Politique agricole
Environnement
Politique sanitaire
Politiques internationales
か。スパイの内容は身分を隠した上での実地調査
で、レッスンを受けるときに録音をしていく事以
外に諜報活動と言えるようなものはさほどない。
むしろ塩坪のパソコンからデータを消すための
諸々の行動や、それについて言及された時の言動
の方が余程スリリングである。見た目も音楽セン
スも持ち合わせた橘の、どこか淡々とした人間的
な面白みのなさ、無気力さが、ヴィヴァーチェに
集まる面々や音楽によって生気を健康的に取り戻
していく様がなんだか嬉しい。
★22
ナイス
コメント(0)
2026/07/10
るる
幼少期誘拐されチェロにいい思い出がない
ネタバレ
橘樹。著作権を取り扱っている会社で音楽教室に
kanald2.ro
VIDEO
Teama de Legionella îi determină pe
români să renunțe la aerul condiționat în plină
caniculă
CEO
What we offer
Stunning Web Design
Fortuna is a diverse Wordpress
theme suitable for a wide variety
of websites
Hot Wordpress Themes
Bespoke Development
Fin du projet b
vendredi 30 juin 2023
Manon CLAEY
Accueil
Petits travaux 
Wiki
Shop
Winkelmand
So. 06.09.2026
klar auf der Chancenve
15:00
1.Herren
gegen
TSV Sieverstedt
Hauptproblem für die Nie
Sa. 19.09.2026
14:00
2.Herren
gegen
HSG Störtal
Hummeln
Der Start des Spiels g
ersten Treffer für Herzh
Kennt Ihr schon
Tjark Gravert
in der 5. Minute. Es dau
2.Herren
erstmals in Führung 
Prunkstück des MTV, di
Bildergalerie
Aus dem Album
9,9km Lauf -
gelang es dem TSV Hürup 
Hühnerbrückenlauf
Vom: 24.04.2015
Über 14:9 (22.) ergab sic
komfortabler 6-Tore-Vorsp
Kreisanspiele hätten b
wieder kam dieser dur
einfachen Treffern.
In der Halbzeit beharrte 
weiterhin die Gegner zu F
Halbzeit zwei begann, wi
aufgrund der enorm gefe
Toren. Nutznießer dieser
-----
Activity: Only these are to be transcribed: the line with "幼少期誘拐されチェロにいい思い出がない" and every line after it through the last line of the entries, each exactly.

Written reply:
幼少期誘拐されチェロにいい思い出がない
ネタバレ
橘樹。著作権を取り扱っている会社で音楽教室に
kanald2.ro
VIDEO
Teama de Legionella îi determină pe
români să renunțe la aerul condiționat în plină
caniculă
CEO
What we offer
Stunning Web Design
Fortuna is a diverse Wordpress
theme suitable for a wide variety
of websites
Hot Wordpress Themes
Bespoke Development
Fin du projet b
vendredi 30 juin 2023
Manon CLAEY
Accueil
Petits travaux 
Wiki
Shop
Winkelmand
So. 06.09.2026
klar auf der Chancenve
15:00
1.Herren
gegen
TSV Sieverstedt
Hauptproblem für die Nie
Sa. 19.09.2026
14:00
2.Herren
gegen
HSG Störtal
Hummeln
Der Start des Spiels g
ersten Treffer für Herzh
Kennt Ihr schon
Tjark Gravert
in der 5. Minute. Es dau
2.Herren
erstmals in Führung 
Prunkstück des MTV, di
Bildergalerie
Aus dem Album
9,9km Lauf -
gelang es dem TSV Hürup 
Hühnerbrückenlauf
Vom: 24.04.2015
Über 14:9 (22.) ergab sic
komfortabler 6-Tore-Vorsp
Kreisanspiele hätten b
wieder kam dieser dur
einfachen Treffern.
In der Halbzeit beharrte 
weiterhin die Gegner zu F
Halbzeit zwei begann, wi
aufgrund der enorm gefe
Toren. Nutznießer dieser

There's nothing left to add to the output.